Monday , September 24 2018

Pakistan to deploy 371,388 troops – ‘Hope’ for Afghan peace talks — US

US Secretary of State Mike Pompeo speaks to coalition forces at Bagram Air Base, Afghanistan on July 9. Pompeo is on a trip traveling to North Korea, Japan, Vietnam, Afghanistan, Abu Dhabi and Brussels. (AFP)

KABUL, July 10, (Agencies): US Secretary of State Mike Pompeo said Monday there was “now hope” for peace talks between the Afghan government and the Taleban, during an unannounced visit to Kabul. Pompeo’s first visit to Afghanistan since he was sworn in as America’s top diplomat in April came amid renewed optimism for peace in the war-weary country following last month’s unprecedented ceasefire by the Taleban and the government. “An element of the progress is the capacity that we now have to believe that there is now hope,” Pompeo told a joint press conference with Afghan President Ashraf Ghani. “Many of the Taleban now see that they can’t win on the ground militarily. That’s very deeply connected to President Trump’s strategy,” he said, referring to Trump’s muchvaunted South Asia policy announced last August.

But he added: “Make no mistake, there’s still a great deal of work to do.” Pompeo’s visit to the Afghan capital follows a ceasefire during Eid, when the Islamic holiday was marked by spontaneous street celebrations involving Afghan security forces and Taleban militants. Fighters on both sides expressed a deep fatigue with the grinding conflict, raising hopes that an end to hostilities was possible after 17 years of war that began with the US-led invasion in 2001 that ousted the Taleban from power.

But the insurgents refused the government’s request to extend their three-day ceasefire, launching attacks that have seen scores killed or injured. US-backed Ghani, who is under international pressure to ensure credible parliamentary elections are held in October ahead of next year’s presidential vote, has been leading the push for peace talks. Ghani thanked Pompeo for US support, hailing Trump’s strategy as a “game changer” in the conflict. Meanwhile, a suicide attacker blew himself up near an Afghan security forces vehicle on Tuesday, killing at least 12 people, mostly civilians, officials said, in the latest deadly violence to rock the country.

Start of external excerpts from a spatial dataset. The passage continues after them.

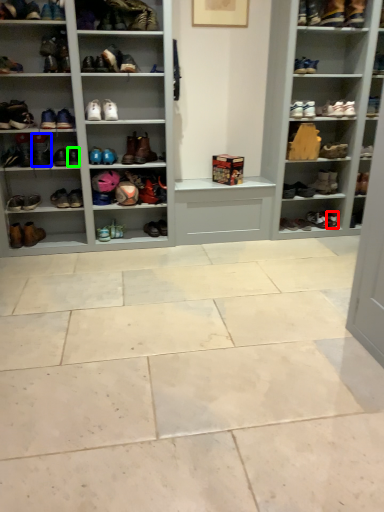
Question: Considering the real-world distances, which object is farthest from shoe (highlighted by a red box)? shoe (highlighted by a blue box) or shoe (highlighted by a green box)?

Choices:
 (A) shoe
 (B) shoe

Answer: (A)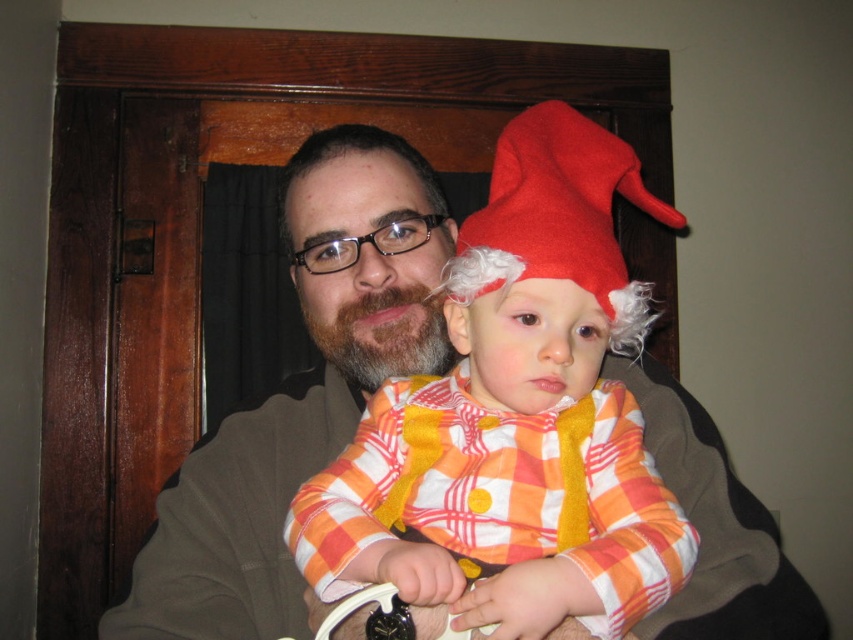
Question: Does matte brown jacket at center have a larger size compared to felt red hat at center?

Choices:
 (A) no
 (B) yes

Answer: (B)

Question: Which point is closer to the camera?

Choices:
 (A) (229, 595)
 (B) (505, 195)

Answer: (B)

Question: Which object is closer to the camera taking this photo?

Choices:
 (A) felt red hat at center
 (B) matte brown jacket at center

Answer: (B)

Question: Can you confirm if matte brown jacket at center is positioned below felt red hat at center?

Choices:
 (A) yes
 (B) no

Answer: (A)

Question: Does matte brown jacket at center appear over felt red hat at center?

Choices:
 (A) no
 (B) yes

Answer: (A)

Question: Which of the following is the closest to the observer?

Choices:
 (A) (352, 413)
 (B) (534, 147)

Answer: (B)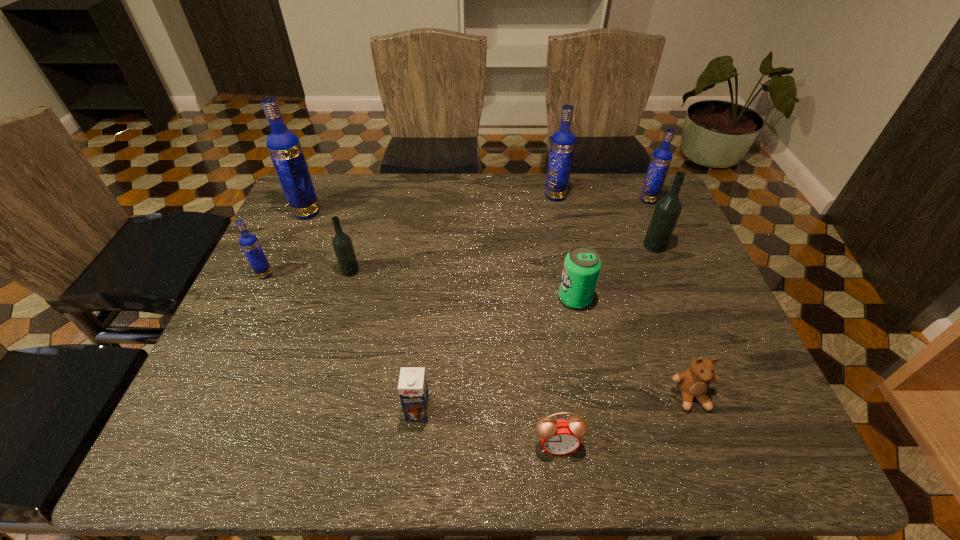
The width and height of the screenshot is (960, 540). I want to click on free location at the left edge of the desktop, so click(x=279, y=232).

In the image, there is a desktop. In order to click on vacant space at the right edge in this screenshot , I will do `click(644, 256)`.

You are a GUI agent. You are given a task and a screenshot of the screen. Output one action in this format:
    pyautogui.click(x=<x>, y=<y>)
    Task: Click on the vacant space at the far left corner of the desktop
    
    Given the screenshot: What is the action you would take?
    pyautogui.click(x=333, y=212)

Where is `vacant space at the near left corner of the desktop`? Image resolution: width=960 pixels, height=540 pixels. vacant space at the near left corner of the desktop is located at coordinates (252, 421).

Identify the location of empty location between the seventh farthest object and the fourth vodka from right to left. The width and height of the screenshot is (960, 540). (463, 285).

The image size is (960, 540). Find the location of `vacant region between the rightmost blue vodka and the left black vodka`. vacant region between the rightmost blue vodka and the left black vodka is located at coordinates (499, 235).

Where is `free spot between the pop soda and the third blue vodka from left to right`? free spot between the pop soda and the third blue vodka from left to right is located at coordinates (565, 247).

Image resolution: width=960 pixels, height=540 pixels. What are the coordinates of `free space between the seventh nearest object and the nearest blue vodka` in the screenshot? It's located at (460, 260).

You are a GUI agent. You are given a task and a screenshot of the screen. Output one action in this format:
    pyautogui.click(x=<x>, y=<y>)
    Task: Click on the blank region between the third object from left to right and the smallest blue vodka
    This screenshot has height=540, width=960.
    Given the screenshot: What is the action you would take?
    pyautogui.click(x=307, y=273)

Where is `vacant space that is in between the tallest object and the rightmost blue vodka`? This screenshot has width=960, height=540. vacant space that is in between the tallest object and the rightmost blue vodka is located at coordinates (477, 206).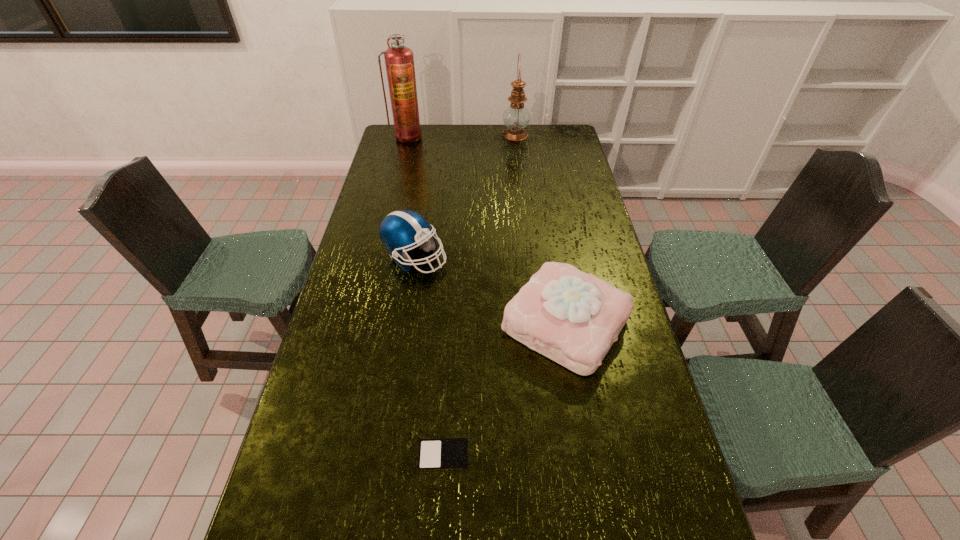
This screenshot has height=540, width=960. I want to click on vacant position in the image that satisfies the following two spatial constraints: 1. on the side of the fire extinguisher with the label; 2. on the left side of the second shortest object, so click(361, 324).

This screenshot has height=540, width=960. In order to click on free space that satisfies the following two spatial constraints: 1. at the front of the third shortest object with the faceguard; 2. on the back side of the cake in this screenshot , I will do `click(404, 324)`.

Identify the location of vacant position in the image that satisfies the following two spatial constraints: 1. on the side of the fire extinguisher with the label; 2. on the left side of the cake. This screenshot has width=960, height=540. (361, 324).

This screenshot has width=960, height=540. Identify the location of free space that satisfies the following two spatial constraints: 1. at the front of the third shortest object with the faceguard; 2. on the left side of the fourth tallest object. (404, 324).

You are a GUI agent. You are given a task and a screenshot of the screen. Output one action in this format:
    pyautogui.click(x=<x>, y=<y>)
    Task: Click on the vacant space that satisfies the following two spatial constraints: 1. on the side of the fire extinguisher with the label; 2. on the right side of the shortest object
    This screenshot has height=540, width=960.
    Given the screenshot: What is the action you would take?
    pyautogui.click(x=329, y=456)

Where is `free space that satisfies the following two spatial constraints: 1. on the front side of the second tallest object; 2. at the front of the third tallest object with the faceguard`? Image resolution: width=960 pixels, height=540 pixels. free space that satisfies the following two spatial constraints: 1. on the front side of the second tallest object; 2. at the front of the third tallest object with the faceguard is located at coordinates (x=530, y=258).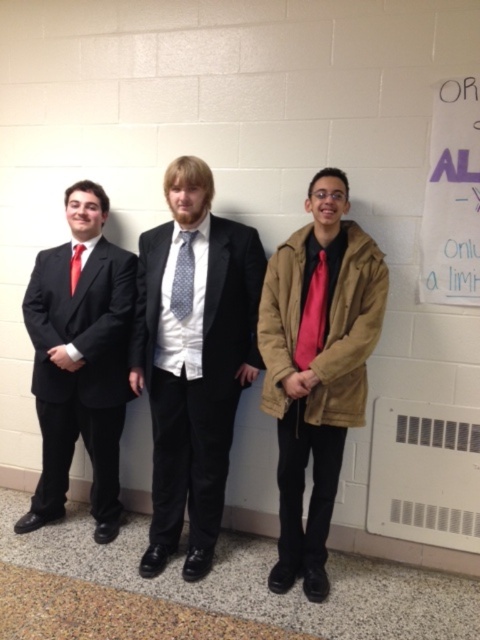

The explosion in the eastern city of Jalalabad also left at least five people wounded and set a nearby petrol station alight, the provincial governor’s spokesman Attaullah Khogyani told AFP. Some of the victims were brought to hospital with severe burns, health director Najibullah Kamawal said, confirming the casualty toll. “I saw a big ball of fire that threw people away. The people were burning,” Esmatullah, who witnessed the incident, told AFP.

Pak to deploy 371,388 troops: Pakistan’s army spokesman says the military will deploy more than 371,000 security forces to polling stations to ensure free, fair and transparent national elections on July 25. Maj Gen Asif Ghafoor told reporters Tuesday the military will not be directly involved in the voting process. He said the army decided to deploy 371,388 troops at the request of the country’s elections oversight body to ensure order during the election. Ghafoor asked people to vote for the candidates or parties of their choice without any fear.

His comments come days after former prime minister Nawaz Sharif accused a spy agency of pressuring one of his candidates to change his political loyalty. Ghafoor says there is no truth to the allegation. Meanwhile, Pakistan opposition leader Imran Khan, a former cricket star who hopes to become the next prime minister, unveiled his party’s manifesto Monday ahead of this month’s parliamentary elections. Khan is promising 10 million new jobs and better health and education facilities if he wins the July 25 vote. Titled “Road to New Pakistan,” the manifesto is similar to other ambitious past pledges by political parties that were never realized.